De acordo com a Capes, a grande área de ciências da saúde é composta pelas seguintes áreas de conhecimento: medicina, nutrição, odontologia, farmácia, enfermagem, saúde coletiva, educação física, fonoaudiologia, fisioterapia e terapia ocupacional. As 38 publicações revisadas estão assim distribuídas: saúde coletiva (23), enfermagem (8), medicina (5) e educação física (2). Houve concentração de publicações no segundo semestre de 2020 e primeiro trimestre de 2021, conforme pode ser visto na figura 1:

Figura 1
Linha do tempo das publicações, em ciências da saúde, sobre gênero e pandemia da Covid-19 no Brasil, de janeiro de 2020 a julho de 2021

Geralmente, as publicações possuíam mais de 3 autores, com uma média de 4 autores por publicação. Com exceção de 1 artigo, as mulheres estão presentes na autoria de todas as publicações aqui revisadas, sendo que, em 24 delas (63%), elas são a primeira autora. Diversos foram os temas abordados nas publicações, mas foi possível agrupá-los em eixos temáticos. Em sua maioria, eles eram consistentes com as questões centrais dos estudos de gênero. A exceção diz respeito à adesão a medidas preventivas contra a Covid-19, um tema especificamente relacionado com a pandemia, que emergiu de forma relevante, como veremos adiante. Como a imunização no País ainda não estava em curso nesse período, apenas um artigo tratou das vacinas. Os eixos sistematizados foram: Repercussões emocionais e saúde mental (11); Trabalho e renda (8); Adesão às medidas preventivas (7); Hábito e estilo de vida (5); Violência contra a mulher (5); e Saúde e direitos sexuais e reprodutivos (2). A figura 2 mostra a distribuição das publicações por eixo temático.

Figura 2
Distribuição proporcional das publicações revisadas por eixos temáticos

Os trabalhos apresentaram intersecção quanto aos eixos de análise, mas a classificação impõe escolhas quanto ao objeto considerado principal. Por exemplo, os estudos que tinham transtornos mentais como tema preponderante foram inseridos no eixo de repercussões emocionais e saúde mental ainda que, por vezes, apresentassem motivações econômicas como razão dos transtornos. Escolhas semelhantes foram feitas para os demais eixos.

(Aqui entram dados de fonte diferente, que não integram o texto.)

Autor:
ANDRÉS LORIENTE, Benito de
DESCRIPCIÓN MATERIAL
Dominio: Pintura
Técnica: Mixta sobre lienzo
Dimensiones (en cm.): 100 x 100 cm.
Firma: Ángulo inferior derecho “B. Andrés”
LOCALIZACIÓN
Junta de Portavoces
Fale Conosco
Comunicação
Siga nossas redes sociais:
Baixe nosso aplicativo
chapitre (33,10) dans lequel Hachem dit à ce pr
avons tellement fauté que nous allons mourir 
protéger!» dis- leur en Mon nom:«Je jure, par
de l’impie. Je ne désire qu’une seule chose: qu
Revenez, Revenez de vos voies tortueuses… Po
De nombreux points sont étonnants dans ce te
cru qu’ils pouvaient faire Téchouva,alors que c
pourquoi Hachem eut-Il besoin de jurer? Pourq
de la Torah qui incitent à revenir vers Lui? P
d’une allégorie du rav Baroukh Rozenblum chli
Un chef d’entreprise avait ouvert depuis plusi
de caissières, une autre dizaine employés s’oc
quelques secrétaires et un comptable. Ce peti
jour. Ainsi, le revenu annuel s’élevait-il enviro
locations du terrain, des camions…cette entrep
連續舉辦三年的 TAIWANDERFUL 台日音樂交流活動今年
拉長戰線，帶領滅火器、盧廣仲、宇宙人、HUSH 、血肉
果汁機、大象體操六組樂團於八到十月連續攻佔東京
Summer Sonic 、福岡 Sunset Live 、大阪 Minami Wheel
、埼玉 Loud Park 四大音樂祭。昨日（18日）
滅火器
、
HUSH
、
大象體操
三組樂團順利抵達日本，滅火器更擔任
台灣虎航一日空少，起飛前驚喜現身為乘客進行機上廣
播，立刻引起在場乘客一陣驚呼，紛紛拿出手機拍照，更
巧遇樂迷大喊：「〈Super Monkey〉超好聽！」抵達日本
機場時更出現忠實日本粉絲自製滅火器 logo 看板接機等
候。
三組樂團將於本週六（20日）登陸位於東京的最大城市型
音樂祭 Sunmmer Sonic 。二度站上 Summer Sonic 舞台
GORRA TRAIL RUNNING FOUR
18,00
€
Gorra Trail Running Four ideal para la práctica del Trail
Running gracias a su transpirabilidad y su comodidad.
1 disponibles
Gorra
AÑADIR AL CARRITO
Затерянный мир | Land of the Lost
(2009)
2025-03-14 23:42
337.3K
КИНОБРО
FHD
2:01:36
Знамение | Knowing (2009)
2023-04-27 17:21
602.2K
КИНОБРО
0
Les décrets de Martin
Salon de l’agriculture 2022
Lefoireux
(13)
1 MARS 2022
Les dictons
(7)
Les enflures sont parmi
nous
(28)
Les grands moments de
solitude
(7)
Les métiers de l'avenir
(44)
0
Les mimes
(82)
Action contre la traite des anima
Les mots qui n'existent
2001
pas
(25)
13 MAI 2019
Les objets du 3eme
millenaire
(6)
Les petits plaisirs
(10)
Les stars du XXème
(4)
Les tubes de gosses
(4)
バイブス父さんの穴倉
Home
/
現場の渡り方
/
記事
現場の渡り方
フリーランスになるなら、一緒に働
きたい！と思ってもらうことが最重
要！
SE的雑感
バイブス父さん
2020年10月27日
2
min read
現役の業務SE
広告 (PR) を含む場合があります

Repercussões emocionais e saúde mental

Este eixo temático reuniu 11 artigos, distribuídos nas áreas de saúde coletiva (5), enfermagem (4) e medicina (2). Ele contém investigações que buscaram, no início da pandemia ou ao longo desta, conhecer as principais repercussões emocionais do isolamento e da pandemia, assim como os grupos sociais mais afetados emocionalmente. Foi constatado que as mulheres foram as mais afetadas pelos sentimentos de solidão, isolamento, ansiedade, tristeza, depressão, perda de suporte social, trauma ou estigma e discriminação.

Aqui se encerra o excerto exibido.